FINALE

A really big show

Entertaining couple, O’Neill and Hankins, see shoes on other feet

Really, the finale? Not on your life. Not for Jane Hankins and her husband, Randy (better known as Craig O’Neill), the artist-author and anchor-entertainer power couple who were this year’s honorees at a fundraiser April 26 inside the Stella Boyle Smith Concert Hall for the University of Arkansas at Little Rock’s College of Arts, Humanities and Social Sciences.

The highlight of the night was the opening number by Melissa Thoma, half of another well-traveled and -heeled Little Rock couple who were honored last year. Dressed in a leotard and flanked by “Thomites” Gabrielle Confer and Hope Boyd, they danced and stomped around the stage, a la Beyonce, singing “If you like it then you better put a bid on it,” a spin on “Put a Ring On It” and a nod to O’Neill’s quirky, not-ready-for-prime-time auctioneering (though selftaught, most nonprofits will tell you he’s remarkably successful at wheedling high bids).

“He’s the Pied Piper,” said Carol Vick before the show, about her neighbor O’Neill.

“We’d have block parties, and every kid in the neighborhood and even some kids not from the neighborhood would come to hang out with him.”

Hankins is no shrinking violet herself. She has written two books and has had her sculptures exhibited in the National Museum of Women in the Arts in Washington. Who knows where this new acclaim - Finale - will carry her.

“I don’t know what’ll happen after tonight, maybe I’ll get a movie deal on my book,” she said, tongue in cheek.

The night raised about $64,000 for the college.

Along with O’Neill’s employer, KTHV-TV, Channel 11, and beverage distributor Glazer’s, Finale was presented by Sissy’s Log Cabin. O’Neill humbly, eagerly, accepted the microphone to auction a necklace-bracelet earrings set “with a retail value of $22,000 … unless you brought your program with you, then you know it’s $5,300,” won by Dr.
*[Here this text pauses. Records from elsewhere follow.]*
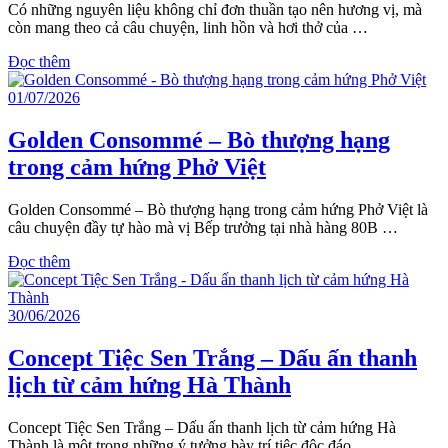
Có những nguyên liệu không chỉ đơn thuần tạo nên hương vị, mà
còn mang theo cả câu chuyện, linh hồn và hơi thở của …
Đọc thêm
01/07/2026
Golden Consommé – Bò thượng hạng
trong cảm hứng Phở Việt
Golden Consommé – Bò thượng hạng trong cảm hứng Phở Việt là
câu chuyện đầy tự hào mà vị Bếp trưởng tại nhà hàng 80B …
Đọc thêm
30/06/2026
Concept Tiệc Sen Trắng – Dấu ấn thanh
lịch từ cảm hứng Hà Thành
Concept Tiệc Sen Trắng – Dấu ấn thanh lịch từ cảm hứng Hà
Thành là một trong những ý tưởng bày trí tiệc độc đáo …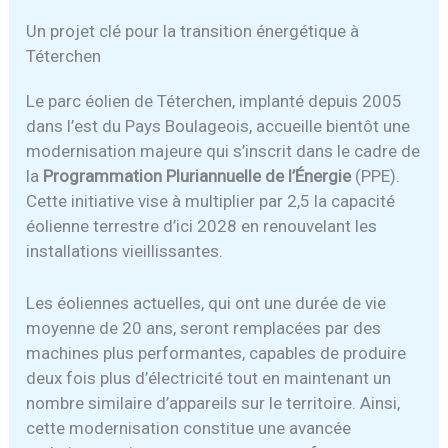
Un projet clé pour la transition énergétique à
Téterchen
Le parc éolien de Téterchen, implanté depuis 2005
dans l’est du Pays Boulageois, accueille bientôt une
modernisation majeure qui s’inscrit dans le cadre de
la
Programmation Pluriannuelle de l’Énergie
(PPE).
Cette initiative vise à multiplier par 2,5 la capacité
éolienne terrestre d’ici 2028 en renouvelant les
installations vieillissantes.
Les éoliennes actuelles, qui ont une durée de vie
moyenne de 20 ans, seront remplacées par des
machines plus performantes, capables de produire
deux fois plus d’électricité tout en maintenant un
nombre similaire d’appareils sur le territoire. Ainsi,
cette modernisation constitue une avancée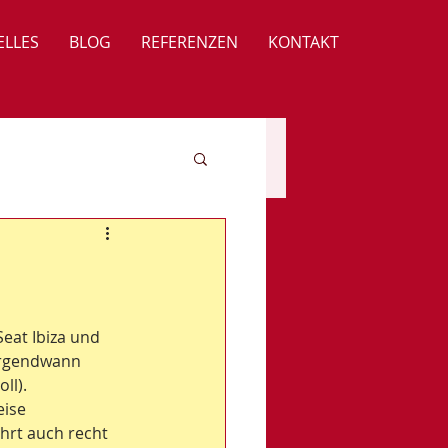
ELLES
BLOG
REFERENZEN
KONTAKT
eat Ibiza und 
irgendwann 
ll).
ise 
hrt auch recht 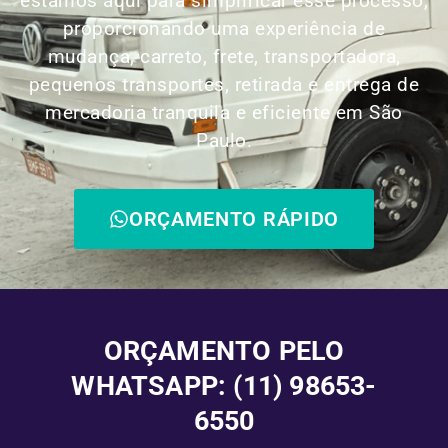
estamos aqui para simplificar esse processo,
proporcionando uma experiência de
mudança, carreto, frete, transportadora,
pequenos transportes, retirada e entrega de
mercadoria tranquila e eficiente em São
Paulo.
ORÇAMENTO RÁPIDO
ORÇAMENTO PELO
WHATSAPP: (11) 98653-
6550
Ricardo Sotomora for $2,700.

Before this, O’Neill told a story from his radio past. Oneof the most memorable prank phone calls he made on air was to Sissy’s Log Cabin in Pine Bluff. Impersonating an Arab sheik new to central Arkansas, he spoke directly to Sissy Jones about buying slide bracelets for each of his wives. Jones, O’Neill said from the stage, never questioned the call or the caller but went about furiously scribbling down the details of the order. When Jones said she would like to personalize each bracelet with each wife’s name and perhaps the names of their children, the sheik said that would be 23 different wives’ names, and all together, 172 children.

Sometime shortly afterward, Jones told O’Neill that she received a lot of attention from the radio spot. The whole experience got her thinking, she said, about doing a little advertising.